# Written task:
Reproduce the stretch of the listing from the line containing "order: Odonata" through the line containing "common name: Stream cruiser", both lines included.

***** Stored rows *****

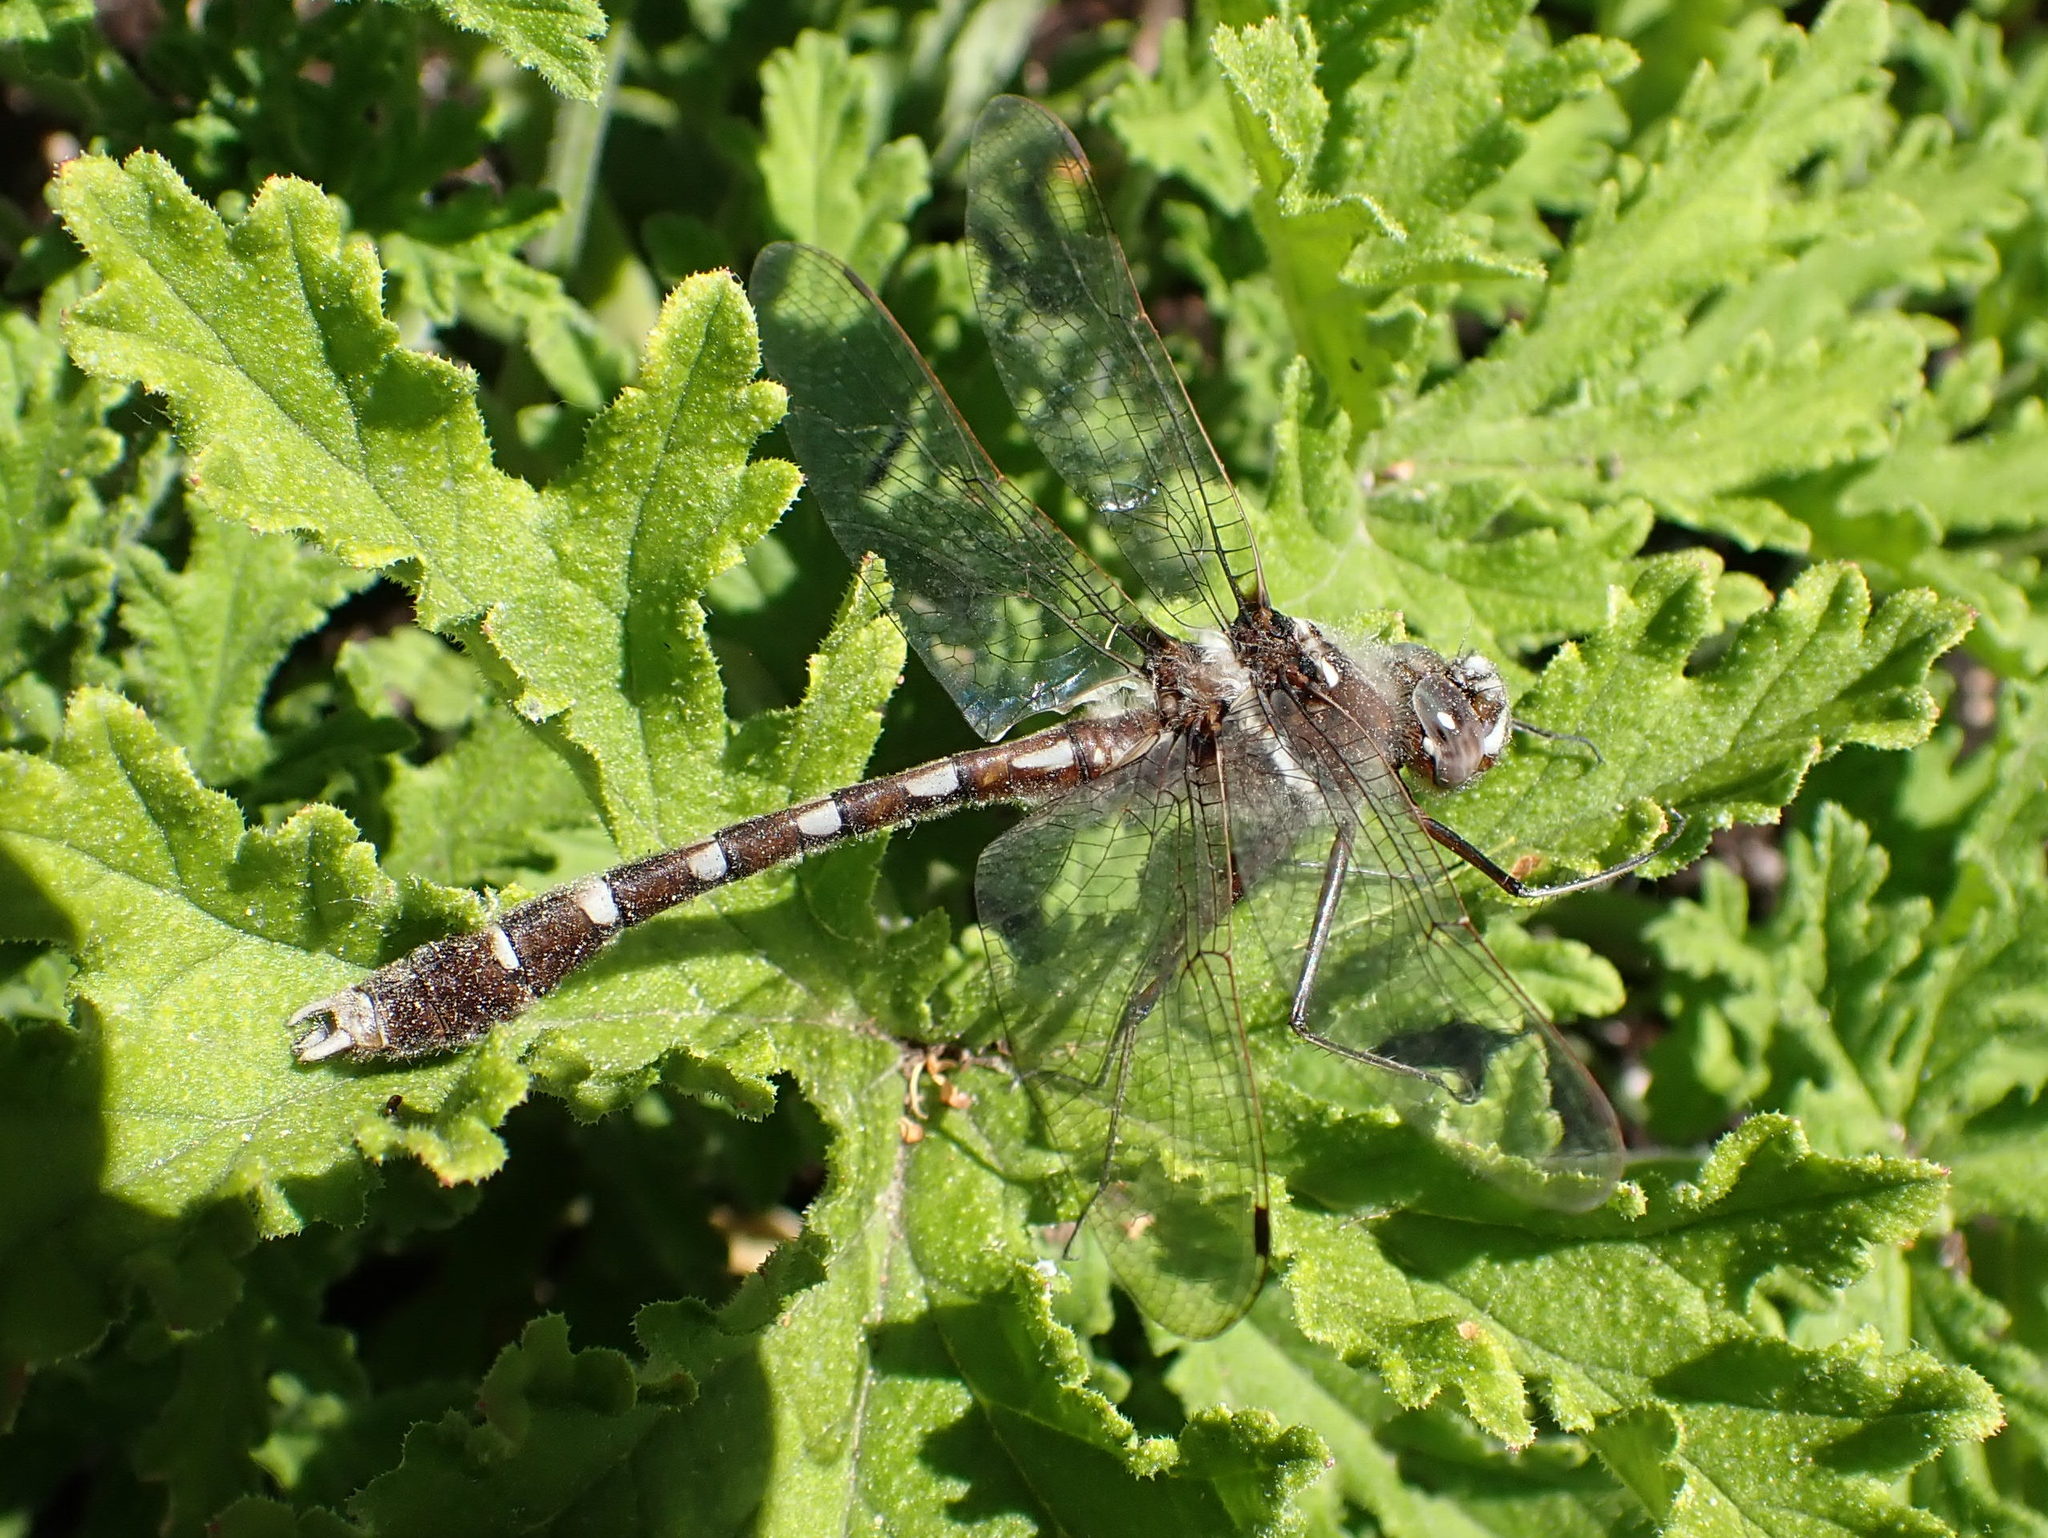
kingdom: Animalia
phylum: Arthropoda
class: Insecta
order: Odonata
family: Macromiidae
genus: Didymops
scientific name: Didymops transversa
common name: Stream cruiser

*****
***** Stored rows *****

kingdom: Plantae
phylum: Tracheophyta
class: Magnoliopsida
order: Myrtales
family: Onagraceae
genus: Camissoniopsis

*****
***** Stored rows *****

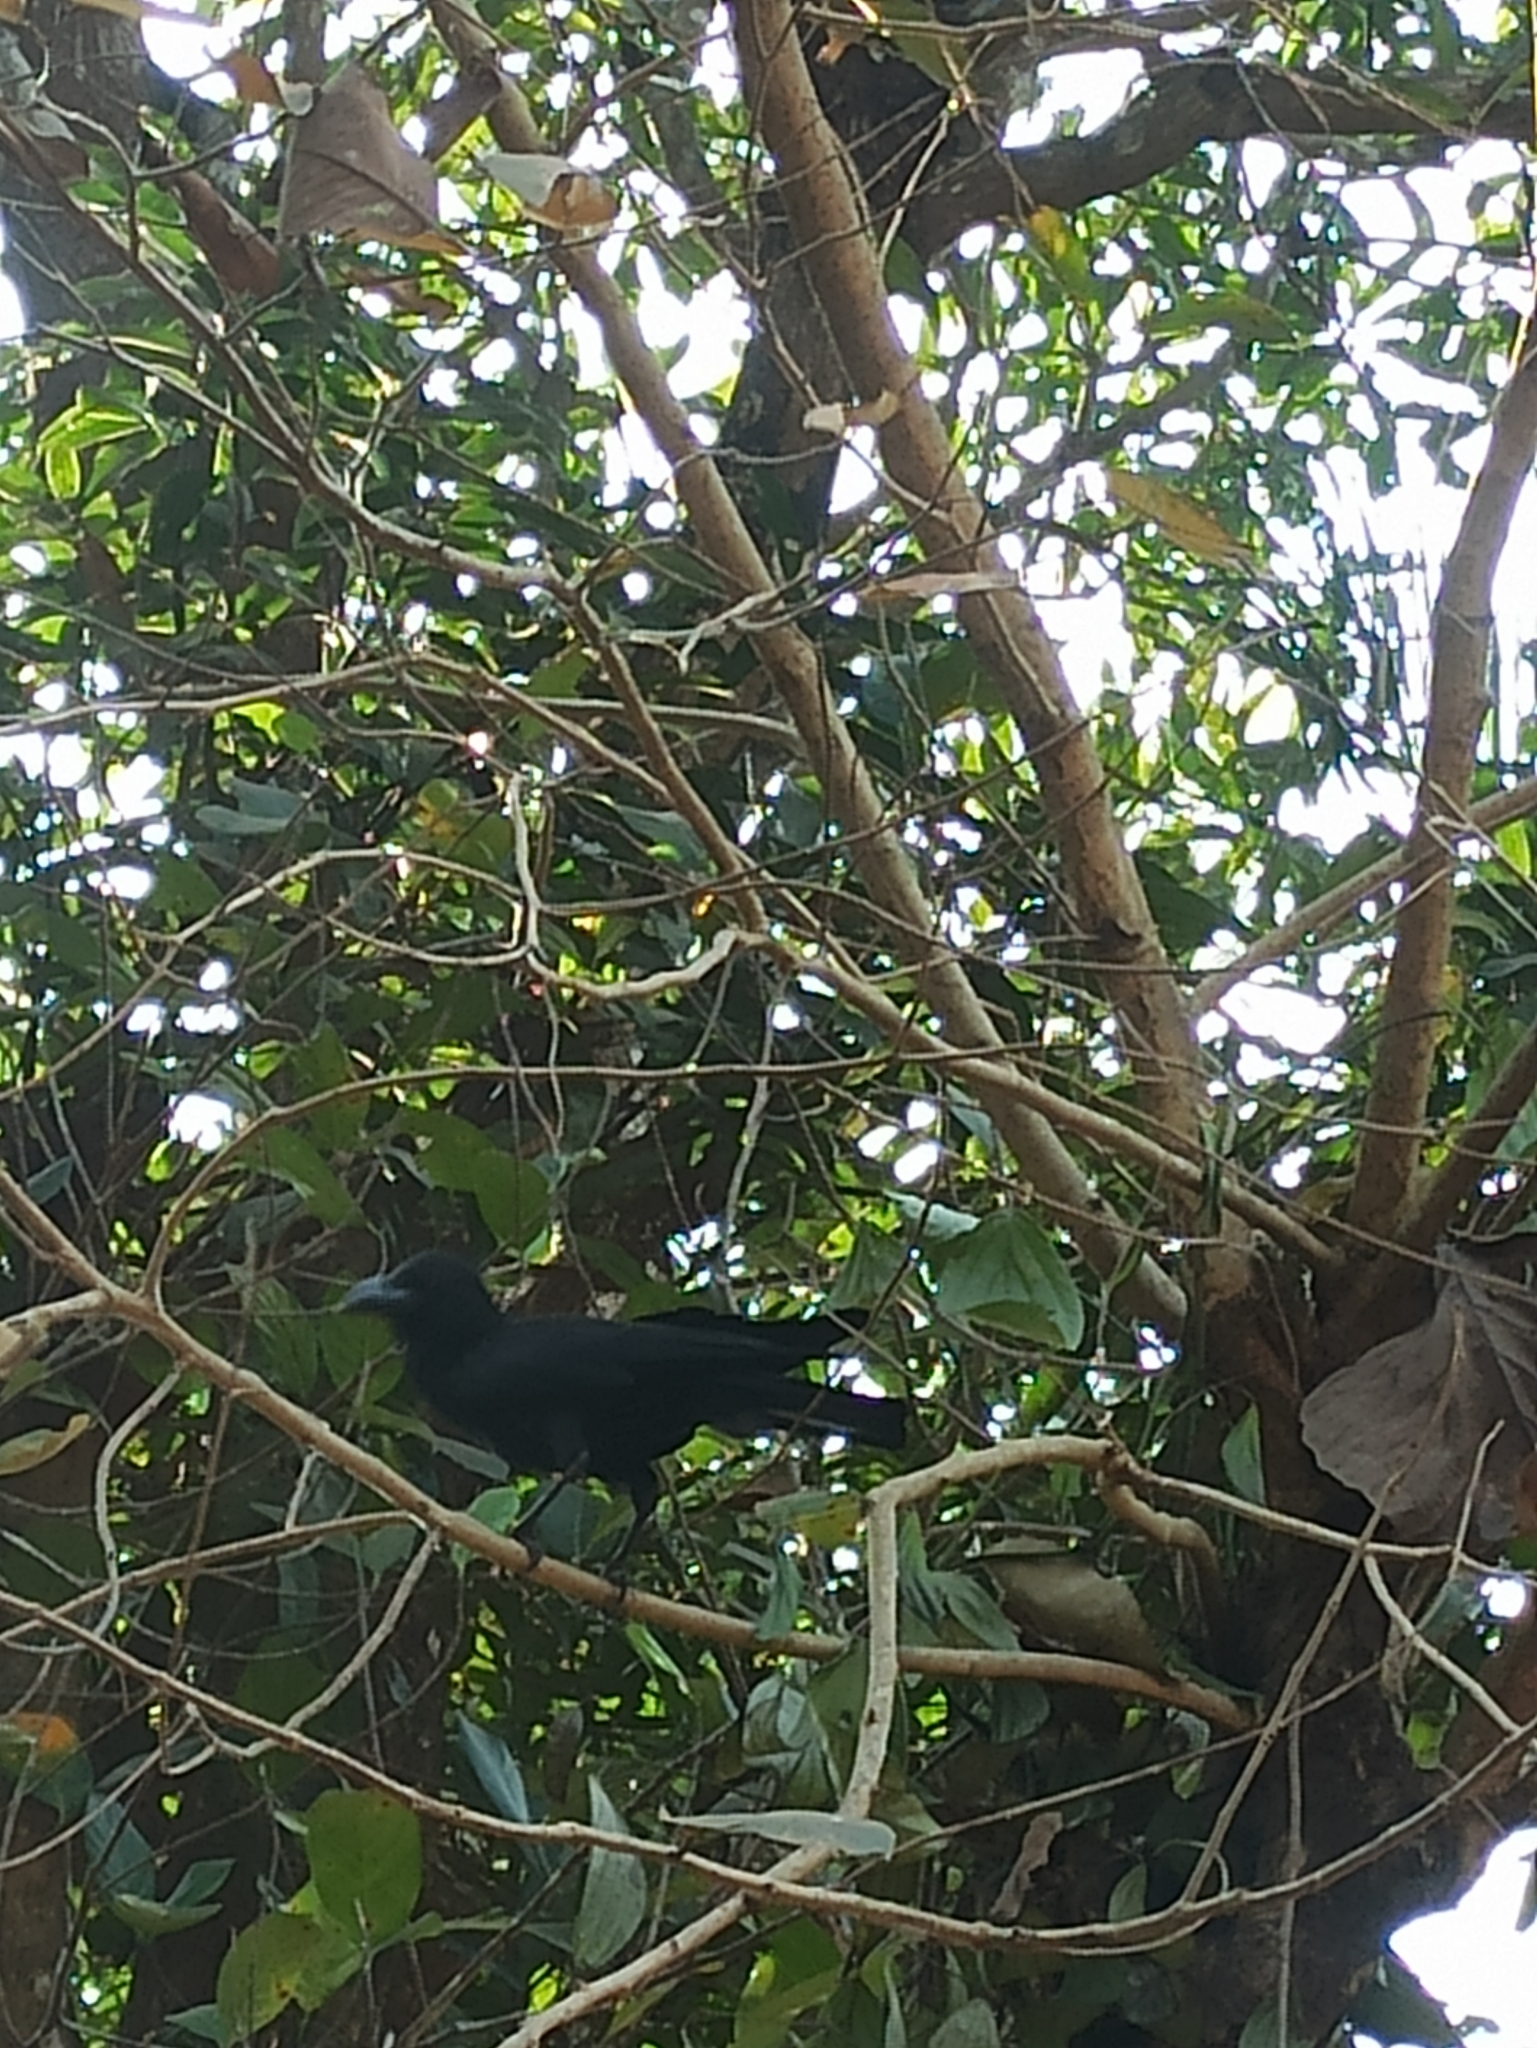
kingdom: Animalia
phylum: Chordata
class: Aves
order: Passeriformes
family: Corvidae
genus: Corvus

*****

# Output below:
order: Odonata
family: Macromiidae
genus: Didymops
scientific name: Didymops transversa
common name: Stream cruiser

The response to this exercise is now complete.